Megan Fisher

Personal information
- Born: March 1, 1983 (age 43) Alberta, Canada
- Education: University of Montana University of Washington
- Height: 5'4
- Weight: 133

Medal record
Representing United States
Women's para-cycling
Paralympic Games
| Gold medal – first place | 2012 London | Road time trial C4 |
| Silver medal – second place | 2012 London | Individual pursuit C4 |
| Silver medal – second place | 2016 Rio de Janeiro | Road time trial C4 |
| Bronze medal – third place | 2016 Rio de Janeiro | Individual pursuit C4 |
Women's paratriathlon
World Championships
| Gold medal – first place | 2009 Gold Coast | TRI 5 |
| Gold medal – first place | 2013 London | TRI 5 |

= Megan Fisher =

Canadian-born American Paralympic athlete (born 1983)

Megan Fisher (born March 1, 1983) is a Canadian-American Paralympic athlete. She has won one gold, two silver, and one bronze medal for Team USA at the Paralympic Games.

==Early life and education==
Fisher grew up as an only child near Calgary, Alberta. After her parents separated, she moved to Hinsdale, Illinois, with her mother and divided her time with her father.

Fisher was a walk-on at the University of Montana's NCAA Division 1 tennis team, which she played during her freshman year. While driving with her friend back to school for their sophomore year on June 30, 2002, they were both injured in a car accident. After being pulled out of the car by a witness, Fisher's left leg was amputated; her friend died due to her injuries. Less than a year after the accident, Fisher returned to the University of Montana and competed in a triathlon following a second leg surgery.

==Career==
Fisher met Paralympic cyclist Sam Kavanaugh, who inspired her to begin competing in para-cycling and eventually the USA Paralympic team. In 2010, Fisher competed in the TRI-5 classification and won the International Triathlon Union Paratriathlon World Championship in Budapest, Hungary, and won the 2010 USA Paratriathlon National Championship in the TRI-5 division. She also became the first female lower-leg amputee to complete an XTERRA off-road triathlon.
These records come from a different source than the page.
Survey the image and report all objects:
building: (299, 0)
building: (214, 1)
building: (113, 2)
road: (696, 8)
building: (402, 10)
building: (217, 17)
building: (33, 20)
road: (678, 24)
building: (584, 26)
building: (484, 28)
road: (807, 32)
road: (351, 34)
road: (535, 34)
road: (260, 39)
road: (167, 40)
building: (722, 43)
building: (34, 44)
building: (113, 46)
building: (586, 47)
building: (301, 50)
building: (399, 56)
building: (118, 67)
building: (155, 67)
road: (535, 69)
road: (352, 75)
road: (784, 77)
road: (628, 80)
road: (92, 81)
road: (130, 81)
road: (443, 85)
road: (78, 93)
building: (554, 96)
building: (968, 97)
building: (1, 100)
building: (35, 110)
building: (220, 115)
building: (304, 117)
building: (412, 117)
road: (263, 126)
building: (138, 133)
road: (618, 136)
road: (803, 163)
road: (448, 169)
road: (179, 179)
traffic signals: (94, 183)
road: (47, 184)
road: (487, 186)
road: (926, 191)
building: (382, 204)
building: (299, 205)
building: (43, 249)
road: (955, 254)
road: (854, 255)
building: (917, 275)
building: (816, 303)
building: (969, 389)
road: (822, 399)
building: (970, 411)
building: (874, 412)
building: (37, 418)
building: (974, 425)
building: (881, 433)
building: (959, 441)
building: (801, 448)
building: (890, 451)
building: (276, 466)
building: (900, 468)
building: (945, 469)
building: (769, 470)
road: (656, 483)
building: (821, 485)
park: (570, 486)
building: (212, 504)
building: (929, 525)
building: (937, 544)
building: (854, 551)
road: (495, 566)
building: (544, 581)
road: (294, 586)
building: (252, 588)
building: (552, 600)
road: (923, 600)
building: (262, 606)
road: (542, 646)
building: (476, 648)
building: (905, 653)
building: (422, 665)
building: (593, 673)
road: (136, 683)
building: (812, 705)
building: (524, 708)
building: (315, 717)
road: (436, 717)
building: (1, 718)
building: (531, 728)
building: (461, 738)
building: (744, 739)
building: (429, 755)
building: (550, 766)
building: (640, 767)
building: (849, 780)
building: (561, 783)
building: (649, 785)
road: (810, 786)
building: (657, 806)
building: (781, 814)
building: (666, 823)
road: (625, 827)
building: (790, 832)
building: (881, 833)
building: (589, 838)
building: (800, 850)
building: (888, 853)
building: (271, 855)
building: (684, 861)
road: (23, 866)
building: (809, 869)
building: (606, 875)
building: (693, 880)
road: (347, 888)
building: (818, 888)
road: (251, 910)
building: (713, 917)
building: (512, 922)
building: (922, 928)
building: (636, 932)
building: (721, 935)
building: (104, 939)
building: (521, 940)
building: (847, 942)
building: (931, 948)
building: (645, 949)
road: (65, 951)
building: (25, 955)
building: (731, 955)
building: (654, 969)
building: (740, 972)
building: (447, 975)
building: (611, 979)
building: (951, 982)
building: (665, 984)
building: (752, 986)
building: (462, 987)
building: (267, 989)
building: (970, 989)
Prior to leaving for the 2012 Summer Paralympics, Fisher began studying for her doctorate in physical therapy at the University of Washington. In London, she competed in Paralympic cycling, winning both a gold and silver medal. Her gold medal came in the C4 time trial and her silver in the track pursuit.
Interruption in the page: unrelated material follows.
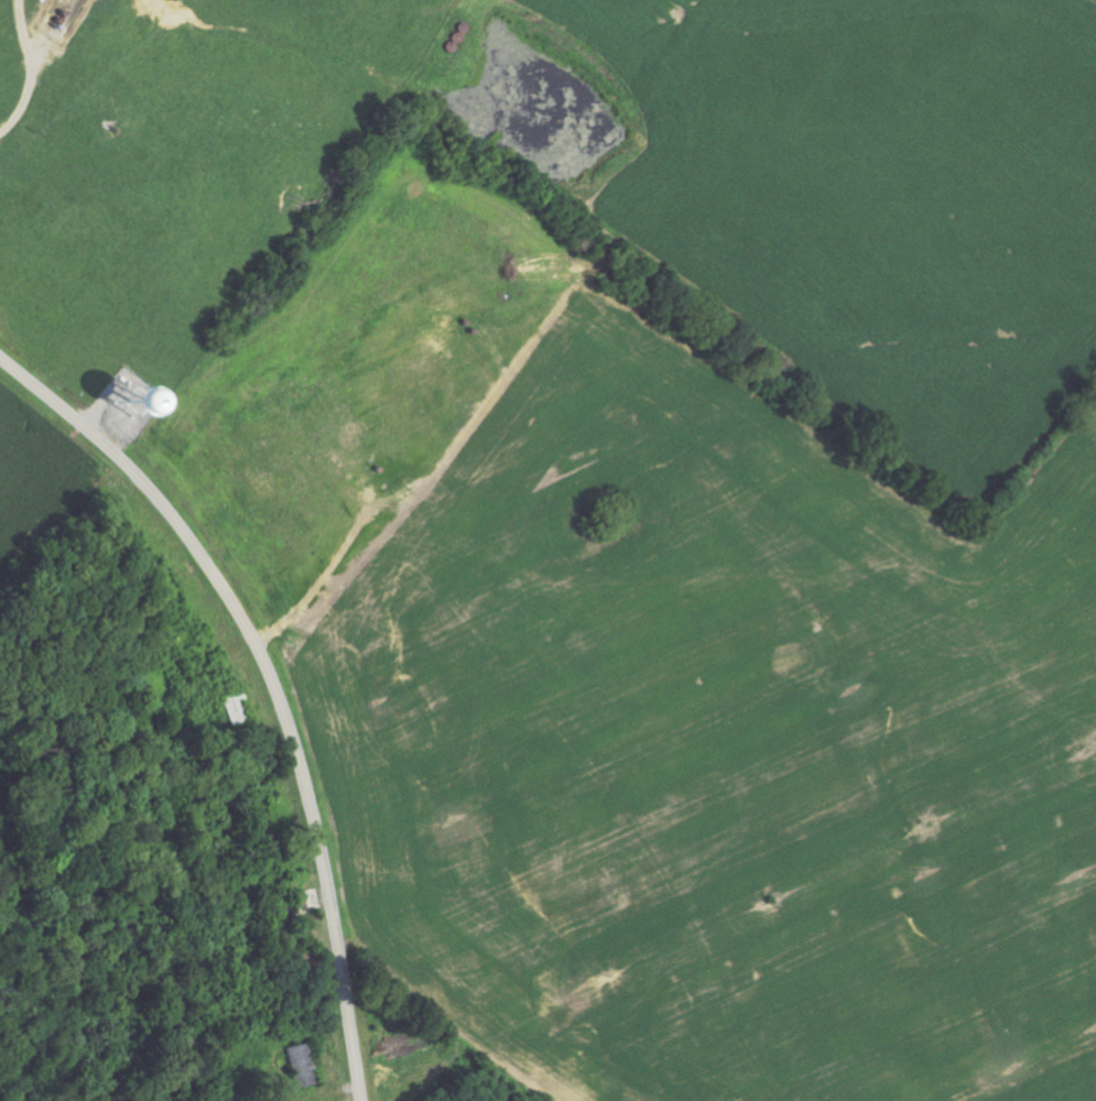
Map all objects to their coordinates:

The next year, Fisher won gold in the C4 classification at the 2013 UCI Para-cycling Road World Championships. As a result of winning the 2013 ITU Paratriathlon World Championships, her third world championship title, Fisher was honored by the United States Olympic Committee as USOC Athlete of the Month. She was later named to Team USA's 2015 UCI Para-cycling Road World Championships roster.

In 2016, Fisher was selected to compete with Team USA at the 2016 Summer Paralympics, where she won a silver medal after losing to teammate Shawn Morelli in the C4 road timed trial. She also ended the games with a bronze medal in the 3000M individual pursuit.